Update on Phase Two: End of survey and prize draw
The second phase of the survey closed on 21st December with 156 responses and 80 families willing to take part in the third and final phase of the study in March 2021 – a year from the start of the first lockdown.
We also have two lucky winners in the second lottery draw.
We are extremely thankful to all the parents/carers who took the time to share their family’s experiences with us.
Best wishes for the holidays and see you in 2021!
Update on Phase Two: New blog
Thank you to all the families who have already completed the second survey. The information you are sharing with us is helping us understand how language use keeps changing in your families what it means to you.
Update on Phase Two: New Survey – November 2020
We are pleased to launch phase two of the project. In a shorter follow up survey we want to find out how English and other language(s) are now used in multilingual families a few months after the end of the first lockdown.
Out of the 761 parents/carers who fully completed the first survey, 253 respondents expressed an interest in joining phase 2 of the project. The new survey can be found here. Looking forward to hearing more about your multilingual family lives.
Our study is featured in the New York Times – September 2020
The preliminary findings of phase one of the study have been featured in an article in the New York Times. You can read this excellent piece by Sophie Hardach on the effects of lockdown on family language use around the world here.
Update on Phase One: Preliminary Findings – July 2020
The survey we launched on 20th April 2020 closed on 20th July 2020. We can now share some preliminary findings from the 761 complete responses we received from multilingual families in the UK and the Republic of Ireland.

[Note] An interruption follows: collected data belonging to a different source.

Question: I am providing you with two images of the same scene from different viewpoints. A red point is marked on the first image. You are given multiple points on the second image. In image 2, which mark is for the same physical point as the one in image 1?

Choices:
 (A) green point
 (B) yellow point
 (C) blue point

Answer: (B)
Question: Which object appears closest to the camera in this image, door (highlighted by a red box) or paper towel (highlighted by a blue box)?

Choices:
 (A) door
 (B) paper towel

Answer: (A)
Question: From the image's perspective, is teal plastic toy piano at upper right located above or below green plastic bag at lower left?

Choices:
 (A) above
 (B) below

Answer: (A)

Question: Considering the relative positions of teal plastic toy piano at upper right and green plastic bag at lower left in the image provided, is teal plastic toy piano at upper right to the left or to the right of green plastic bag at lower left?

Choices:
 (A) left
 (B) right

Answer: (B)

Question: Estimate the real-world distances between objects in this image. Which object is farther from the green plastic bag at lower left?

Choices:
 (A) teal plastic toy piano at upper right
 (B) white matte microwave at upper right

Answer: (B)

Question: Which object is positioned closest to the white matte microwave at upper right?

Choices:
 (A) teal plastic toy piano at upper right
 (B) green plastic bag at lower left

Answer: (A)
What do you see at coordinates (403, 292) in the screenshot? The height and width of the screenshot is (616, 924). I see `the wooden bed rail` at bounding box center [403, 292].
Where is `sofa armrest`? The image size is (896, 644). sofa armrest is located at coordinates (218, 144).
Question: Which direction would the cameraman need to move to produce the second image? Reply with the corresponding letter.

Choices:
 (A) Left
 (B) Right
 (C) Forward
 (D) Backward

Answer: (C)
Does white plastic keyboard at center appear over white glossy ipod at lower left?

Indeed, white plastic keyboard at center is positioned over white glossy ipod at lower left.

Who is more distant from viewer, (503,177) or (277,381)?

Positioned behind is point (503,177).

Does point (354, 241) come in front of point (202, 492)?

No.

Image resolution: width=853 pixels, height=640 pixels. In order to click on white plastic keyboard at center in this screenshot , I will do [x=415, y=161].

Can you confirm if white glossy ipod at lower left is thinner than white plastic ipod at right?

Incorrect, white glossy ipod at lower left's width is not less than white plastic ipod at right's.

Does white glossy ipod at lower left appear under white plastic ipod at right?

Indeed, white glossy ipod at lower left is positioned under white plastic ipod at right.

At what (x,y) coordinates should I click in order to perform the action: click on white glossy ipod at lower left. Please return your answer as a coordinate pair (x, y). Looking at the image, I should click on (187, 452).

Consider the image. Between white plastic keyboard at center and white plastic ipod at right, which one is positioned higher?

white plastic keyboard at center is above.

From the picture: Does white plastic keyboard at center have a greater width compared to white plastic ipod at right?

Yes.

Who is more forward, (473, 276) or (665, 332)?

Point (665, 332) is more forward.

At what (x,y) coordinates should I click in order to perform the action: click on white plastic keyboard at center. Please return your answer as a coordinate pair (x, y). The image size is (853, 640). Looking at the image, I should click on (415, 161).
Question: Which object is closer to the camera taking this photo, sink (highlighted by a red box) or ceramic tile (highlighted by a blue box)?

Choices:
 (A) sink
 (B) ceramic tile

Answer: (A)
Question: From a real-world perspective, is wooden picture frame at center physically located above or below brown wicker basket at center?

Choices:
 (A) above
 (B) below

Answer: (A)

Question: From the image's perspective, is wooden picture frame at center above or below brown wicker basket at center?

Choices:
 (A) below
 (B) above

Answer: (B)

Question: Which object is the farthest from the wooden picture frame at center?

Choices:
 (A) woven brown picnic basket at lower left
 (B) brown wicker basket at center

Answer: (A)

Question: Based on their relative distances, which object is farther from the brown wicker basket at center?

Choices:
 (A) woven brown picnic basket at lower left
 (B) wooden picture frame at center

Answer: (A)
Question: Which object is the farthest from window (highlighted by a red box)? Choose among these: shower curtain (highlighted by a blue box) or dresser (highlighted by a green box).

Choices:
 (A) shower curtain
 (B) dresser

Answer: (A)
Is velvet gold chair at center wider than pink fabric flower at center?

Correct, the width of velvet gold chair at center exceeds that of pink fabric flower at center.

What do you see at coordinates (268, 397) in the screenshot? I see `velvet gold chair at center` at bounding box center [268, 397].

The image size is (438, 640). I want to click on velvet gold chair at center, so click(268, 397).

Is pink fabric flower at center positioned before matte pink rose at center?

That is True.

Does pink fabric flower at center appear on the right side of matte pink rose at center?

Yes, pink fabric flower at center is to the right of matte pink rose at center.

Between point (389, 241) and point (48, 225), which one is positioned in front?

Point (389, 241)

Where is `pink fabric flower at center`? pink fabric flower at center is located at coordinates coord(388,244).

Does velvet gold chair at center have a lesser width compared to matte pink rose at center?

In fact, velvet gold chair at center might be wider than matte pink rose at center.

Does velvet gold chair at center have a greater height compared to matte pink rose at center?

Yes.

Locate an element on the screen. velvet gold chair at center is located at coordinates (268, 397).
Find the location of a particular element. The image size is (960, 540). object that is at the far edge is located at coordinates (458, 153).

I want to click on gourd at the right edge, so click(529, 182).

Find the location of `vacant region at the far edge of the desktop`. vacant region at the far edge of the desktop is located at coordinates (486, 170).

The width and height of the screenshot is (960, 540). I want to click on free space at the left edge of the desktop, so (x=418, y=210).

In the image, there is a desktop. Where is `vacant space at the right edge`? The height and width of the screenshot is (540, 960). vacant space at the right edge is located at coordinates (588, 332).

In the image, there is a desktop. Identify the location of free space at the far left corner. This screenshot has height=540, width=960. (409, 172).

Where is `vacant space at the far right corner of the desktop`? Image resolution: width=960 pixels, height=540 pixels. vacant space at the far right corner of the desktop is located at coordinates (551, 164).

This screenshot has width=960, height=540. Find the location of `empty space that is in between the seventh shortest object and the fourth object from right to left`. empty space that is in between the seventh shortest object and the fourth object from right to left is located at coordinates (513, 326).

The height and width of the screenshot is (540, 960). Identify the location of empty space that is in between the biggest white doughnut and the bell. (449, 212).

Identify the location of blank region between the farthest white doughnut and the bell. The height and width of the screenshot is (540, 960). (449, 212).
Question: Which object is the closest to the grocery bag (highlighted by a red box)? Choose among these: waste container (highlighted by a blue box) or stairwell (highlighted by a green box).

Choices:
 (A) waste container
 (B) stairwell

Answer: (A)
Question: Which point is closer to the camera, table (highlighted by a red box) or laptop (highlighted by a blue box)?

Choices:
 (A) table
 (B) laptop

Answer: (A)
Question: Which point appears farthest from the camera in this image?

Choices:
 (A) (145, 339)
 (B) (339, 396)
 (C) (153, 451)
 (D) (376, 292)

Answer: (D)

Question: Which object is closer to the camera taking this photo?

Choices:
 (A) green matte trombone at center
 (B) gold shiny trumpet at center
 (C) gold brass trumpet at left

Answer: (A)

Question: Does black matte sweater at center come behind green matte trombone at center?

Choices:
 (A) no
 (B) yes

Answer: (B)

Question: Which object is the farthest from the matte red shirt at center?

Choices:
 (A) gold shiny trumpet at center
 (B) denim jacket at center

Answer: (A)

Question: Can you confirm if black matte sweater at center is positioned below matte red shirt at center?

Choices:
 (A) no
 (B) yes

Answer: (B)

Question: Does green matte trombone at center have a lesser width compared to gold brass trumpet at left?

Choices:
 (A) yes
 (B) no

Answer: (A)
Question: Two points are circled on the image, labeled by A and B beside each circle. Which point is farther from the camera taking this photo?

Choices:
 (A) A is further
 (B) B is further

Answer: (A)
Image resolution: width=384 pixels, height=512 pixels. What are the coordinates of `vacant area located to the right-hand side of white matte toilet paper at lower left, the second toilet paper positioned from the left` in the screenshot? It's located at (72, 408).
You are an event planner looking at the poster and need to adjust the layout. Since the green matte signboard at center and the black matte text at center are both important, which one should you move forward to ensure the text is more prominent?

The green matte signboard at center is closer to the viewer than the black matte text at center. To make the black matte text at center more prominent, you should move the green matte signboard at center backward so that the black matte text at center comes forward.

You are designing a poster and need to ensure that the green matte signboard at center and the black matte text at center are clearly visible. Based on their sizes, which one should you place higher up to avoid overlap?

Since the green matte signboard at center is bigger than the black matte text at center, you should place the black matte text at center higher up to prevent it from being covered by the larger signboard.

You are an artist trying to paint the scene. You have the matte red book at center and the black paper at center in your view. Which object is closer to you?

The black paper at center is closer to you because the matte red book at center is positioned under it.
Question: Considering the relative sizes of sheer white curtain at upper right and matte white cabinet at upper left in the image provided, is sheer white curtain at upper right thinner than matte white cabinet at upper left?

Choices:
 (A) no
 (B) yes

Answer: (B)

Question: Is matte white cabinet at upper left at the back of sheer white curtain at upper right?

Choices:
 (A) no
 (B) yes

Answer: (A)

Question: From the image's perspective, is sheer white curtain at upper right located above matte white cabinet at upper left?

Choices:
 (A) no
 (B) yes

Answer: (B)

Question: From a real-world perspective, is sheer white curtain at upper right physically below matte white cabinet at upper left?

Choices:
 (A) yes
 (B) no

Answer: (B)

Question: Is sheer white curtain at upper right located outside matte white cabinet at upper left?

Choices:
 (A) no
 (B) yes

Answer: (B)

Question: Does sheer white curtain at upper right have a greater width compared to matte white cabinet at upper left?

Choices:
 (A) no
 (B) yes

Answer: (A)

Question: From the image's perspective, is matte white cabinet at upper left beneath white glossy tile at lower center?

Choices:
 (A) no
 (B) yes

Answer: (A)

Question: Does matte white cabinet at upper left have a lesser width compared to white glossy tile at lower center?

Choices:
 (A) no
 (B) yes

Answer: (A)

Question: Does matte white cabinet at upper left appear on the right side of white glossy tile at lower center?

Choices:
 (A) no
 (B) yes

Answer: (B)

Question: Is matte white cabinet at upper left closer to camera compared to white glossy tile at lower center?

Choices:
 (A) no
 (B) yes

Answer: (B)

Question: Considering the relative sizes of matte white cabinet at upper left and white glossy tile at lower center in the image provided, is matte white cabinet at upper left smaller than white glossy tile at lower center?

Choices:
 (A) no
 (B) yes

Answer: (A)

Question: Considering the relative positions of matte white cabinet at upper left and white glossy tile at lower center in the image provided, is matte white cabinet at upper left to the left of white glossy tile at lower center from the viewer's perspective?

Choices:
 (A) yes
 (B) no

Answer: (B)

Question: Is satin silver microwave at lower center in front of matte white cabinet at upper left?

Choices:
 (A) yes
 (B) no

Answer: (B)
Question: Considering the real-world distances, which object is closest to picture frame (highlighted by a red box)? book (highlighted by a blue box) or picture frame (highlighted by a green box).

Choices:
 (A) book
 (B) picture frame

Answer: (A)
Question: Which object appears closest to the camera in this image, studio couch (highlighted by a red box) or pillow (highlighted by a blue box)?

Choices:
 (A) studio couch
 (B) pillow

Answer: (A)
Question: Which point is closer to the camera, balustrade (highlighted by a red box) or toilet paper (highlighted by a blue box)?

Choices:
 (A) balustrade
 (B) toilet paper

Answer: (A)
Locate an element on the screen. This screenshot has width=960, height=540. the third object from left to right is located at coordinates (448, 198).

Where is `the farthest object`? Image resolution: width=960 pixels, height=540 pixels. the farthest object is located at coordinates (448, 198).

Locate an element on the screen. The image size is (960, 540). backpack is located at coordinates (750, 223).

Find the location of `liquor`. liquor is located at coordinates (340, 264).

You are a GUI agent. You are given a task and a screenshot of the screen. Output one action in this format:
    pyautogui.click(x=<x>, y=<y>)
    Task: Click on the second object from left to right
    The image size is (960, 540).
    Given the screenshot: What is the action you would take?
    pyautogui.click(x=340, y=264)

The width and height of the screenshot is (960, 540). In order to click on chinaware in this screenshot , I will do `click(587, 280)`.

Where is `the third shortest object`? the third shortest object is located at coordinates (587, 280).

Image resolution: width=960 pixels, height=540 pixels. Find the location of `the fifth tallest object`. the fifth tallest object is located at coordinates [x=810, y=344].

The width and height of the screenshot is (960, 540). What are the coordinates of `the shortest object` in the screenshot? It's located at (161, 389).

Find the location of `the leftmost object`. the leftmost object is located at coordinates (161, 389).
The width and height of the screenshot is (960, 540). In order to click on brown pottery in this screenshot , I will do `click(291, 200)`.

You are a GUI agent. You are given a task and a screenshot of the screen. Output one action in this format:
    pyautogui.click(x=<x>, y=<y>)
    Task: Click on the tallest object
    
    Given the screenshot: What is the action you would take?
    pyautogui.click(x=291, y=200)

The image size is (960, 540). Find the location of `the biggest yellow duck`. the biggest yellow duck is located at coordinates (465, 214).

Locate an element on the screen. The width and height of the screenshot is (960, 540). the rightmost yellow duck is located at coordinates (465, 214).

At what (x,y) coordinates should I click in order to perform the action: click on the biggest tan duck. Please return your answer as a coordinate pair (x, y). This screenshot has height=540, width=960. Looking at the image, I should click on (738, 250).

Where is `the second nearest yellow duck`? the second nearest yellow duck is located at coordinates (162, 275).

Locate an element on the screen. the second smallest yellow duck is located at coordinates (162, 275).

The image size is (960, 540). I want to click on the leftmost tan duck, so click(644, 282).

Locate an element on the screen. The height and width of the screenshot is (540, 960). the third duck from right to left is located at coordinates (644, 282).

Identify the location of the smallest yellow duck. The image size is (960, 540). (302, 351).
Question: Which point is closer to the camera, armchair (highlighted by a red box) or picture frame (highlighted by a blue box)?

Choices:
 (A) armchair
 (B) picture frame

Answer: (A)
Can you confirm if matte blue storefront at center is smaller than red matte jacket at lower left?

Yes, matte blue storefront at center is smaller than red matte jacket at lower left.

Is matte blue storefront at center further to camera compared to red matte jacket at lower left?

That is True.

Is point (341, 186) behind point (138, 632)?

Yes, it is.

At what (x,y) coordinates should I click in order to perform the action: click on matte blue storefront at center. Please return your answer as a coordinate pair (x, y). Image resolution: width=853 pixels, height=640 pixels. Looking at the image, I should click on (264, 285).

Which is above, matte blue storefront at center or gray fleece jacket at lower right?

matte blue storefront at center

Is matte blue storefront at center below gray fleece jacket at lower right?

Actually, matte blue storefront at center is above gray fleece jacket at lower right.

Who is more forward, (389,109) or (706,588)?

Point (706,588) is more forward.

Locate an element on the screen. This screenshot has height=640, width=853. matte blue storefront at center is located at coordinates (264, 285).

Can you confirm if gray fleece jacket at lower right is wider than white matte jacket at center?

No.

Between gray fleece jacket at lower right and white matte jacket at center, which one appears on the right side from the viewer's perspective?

What is this project about?
The aim of this project is to investigate how beliefs about multilingualism and language use may be affected in multilingual families in the UK and Ireland by school closures and social distancing measures during the COVID-19 pandemic. We plan to use our findings to share language practices and ideas that may be useful to multilingual families for both English and their other language(s).
Who is running this project?
This study is led by researchers at the Centre for Literacy and Multilingualism and Bilingualism Matters@Reading at the University of Reading in collaboration with researchers from CamBilingNetwork at the University of Cambridge, UCL BiLingo at UCL, the University of Oxford and NALDIC, Mother Tongues Ireland, and We Live Languages. The project received ethical approval by the Research Ethics Commitee in the School of Psychology and Clinical Language Sciences at the University of Reading (email@example.com).
Who are multilingual families?
For the purposes of this project we are considering families that include at least one child between the ages of 0 and 18 who are typically in school or childcare, and who are living together during the lockdown period and the social distancing measures during the COVID-19 pandemic.
A family is multilingual if one or more languages other than English are used among family members either on their own or together with English.
What does the project involve?
We are inviting multilingual families in the UK and in Ireland to complete a survey on three different occasions.
We launched the first phase of the project on 20th April 2020 and the survey closed on 12th July. 2020. We will contact those parents who have left their email address a second time at the beginning of the next school year, and once a year from now in April 2021. We will also invite those families that have completed all three questionnaires – and who have expressed an interest – to be interviewed. We will conduct online interviews with parents – and wherever possible with children – to ask them how their beliefs about multilingualism and their use of English and of their other language(s) may have changed over the year.
Will participants be paid?
Participants will not be paid but we will draw two £40 voucher prizes at each survey round. We will randomly choose the winner among those respondents that have left their email address at the end of the survey.